Lewis, while not commenting on Kaiser’s efforts specifically, also has some doubts. The entire wellness industry, he says, is “made up.”
Schmittdiel responds that “while wellness programs have their detractors, that has not been the experience at Kaiser Permanente. Our wellness efforts have been proven effective in a number of rigorous evaluations. The current study seeks to quantify what is working with our diabetes prevention programs so that we can provide improved access to them for our members.”
Schmittdiel adds that the studies are particularly timely in an age of health reform that emphasizes accountable care organizations and patient-centered medical homes.

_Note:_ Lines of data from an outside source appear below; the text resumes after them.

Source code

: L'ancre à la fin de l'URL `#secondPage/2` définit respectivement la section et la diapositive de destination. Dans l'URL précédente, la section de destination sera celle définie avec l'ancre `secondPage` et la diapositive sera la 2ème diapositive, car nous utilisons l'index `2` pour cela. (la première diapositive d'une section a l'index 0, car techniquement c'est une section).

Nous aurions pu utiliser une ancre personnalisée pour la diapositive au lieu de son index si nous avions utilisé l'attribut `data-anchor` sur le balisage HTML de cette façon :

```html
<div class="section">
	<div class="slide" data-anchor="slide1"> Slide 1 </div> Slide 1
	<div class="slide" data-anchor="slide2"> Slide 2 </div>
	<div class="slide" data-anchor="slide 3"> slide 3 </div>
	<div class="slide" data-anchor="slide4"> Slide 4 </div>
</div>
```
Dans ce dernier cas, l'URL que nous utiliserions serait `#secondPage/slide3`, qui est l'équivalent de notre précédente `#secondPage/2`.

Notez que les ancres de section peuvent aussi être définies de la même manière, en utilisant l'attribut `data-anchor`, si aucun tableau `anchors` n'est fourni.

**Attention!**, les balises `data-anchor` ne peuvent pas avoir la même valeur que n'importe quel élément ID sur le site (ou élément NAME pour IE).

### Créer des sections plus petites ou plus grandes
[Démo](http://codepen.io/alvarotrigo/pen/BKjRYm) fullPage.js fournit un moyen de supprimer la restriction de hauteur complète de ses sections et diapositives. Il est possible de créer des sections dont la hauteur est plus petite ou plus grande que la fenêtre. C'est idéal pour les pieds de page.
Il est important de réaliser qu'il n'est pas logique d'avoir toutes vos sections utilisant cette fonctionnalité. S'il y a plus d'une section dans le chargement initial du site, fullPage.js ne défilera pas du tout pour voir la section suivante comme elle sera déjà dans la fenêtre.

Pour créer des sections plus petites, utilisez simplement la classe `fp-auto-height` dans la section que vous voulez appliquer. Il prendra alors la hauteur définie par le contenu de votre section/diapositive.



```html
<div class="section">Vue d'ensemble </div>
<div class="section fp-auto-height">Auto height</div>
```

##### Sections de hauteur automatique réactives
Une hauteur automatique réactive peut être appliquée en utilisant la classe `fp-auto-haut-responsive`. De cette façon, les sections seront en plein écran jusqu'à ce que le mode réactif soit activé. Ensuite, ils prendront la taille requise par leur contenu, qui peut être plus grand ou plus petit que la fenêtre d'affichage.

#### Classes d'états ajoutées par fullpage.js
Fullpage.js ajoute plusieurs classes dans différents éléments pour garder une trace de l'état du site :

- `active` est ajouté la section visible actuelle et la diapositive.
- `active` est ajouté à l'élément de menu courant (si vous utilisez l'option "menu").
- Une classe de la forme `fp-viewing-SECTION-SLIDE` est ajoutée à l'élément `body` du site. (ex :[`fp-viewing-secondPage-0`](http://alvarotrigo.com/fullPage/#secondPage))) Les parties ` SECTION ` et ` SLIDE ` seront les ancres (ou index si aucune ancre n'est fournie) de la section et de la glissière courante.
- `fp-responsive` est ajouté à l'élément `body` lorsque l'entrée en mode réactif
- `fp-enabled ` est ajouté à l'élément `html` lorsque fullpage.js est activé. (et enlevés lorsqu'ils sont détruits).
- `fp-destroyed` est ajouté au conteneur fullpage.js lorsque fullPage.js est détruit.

“We believe that these changes in the U.S. health care system will continue to place a strong emphasis on efforts to improve the level of care integration and also emphasize accountability for prevention and wellness,” she says.
Besides, employers like wellness programs and want to understand the best approaches, and are also looking for programs that get workers to participate in programs that will improve their health.
Companies that make the effort to find out what they are saving with their wellness programs are often pleasantly surprised, says a study by the International Foundation of Employee Benefit Plans. The IFEBP, a not-for-profit group that studies benefit plans, surveyed 447 member organizations, finding that about 1 in 5 analyzes ROI and of them, 4 in 5 achieve positive results. A significant number show a savings of $3 for every $1 spent.
“Attaching plan design incentives to participation was the most frequently cited reason” given by responding organizations for achieving positive ROI. The largest differences in participation rates between companies that offer program participation incentives and those that do not occur with health screenings (33 vs. 57 percent) and health risk assessments (33 vs. 55 percent).
Source: “A Closer Look: Wellness ROI,” International Foundation of Employee Benefit Plans
“What do you want from me? Blood?” So goes the oft-thought but rarely voiced employee complaint. Well, more employers have actually begun taking employee blood to integrate biometric information into wellness programs by measuring such things as cholesterol and body mass index.“ Nine percent of large firms that ask employees to complete a health risk assessment (HRA) report that employees are rewarded or penalized financially based on whether they meet specified biometric outcomes, such as meeting a target body mass index or cholesterol level,” says a study by the Kaiser Family Foundation and the Health Research & Educational Trust. (Smoking cessation is not one of the targets.)
In addition, 11 percent of large companies (200 or more employees) say that they require an employee at risk to complete a wellness program to avoid a financial penalty such as higher premium contribution or more cost-sharing.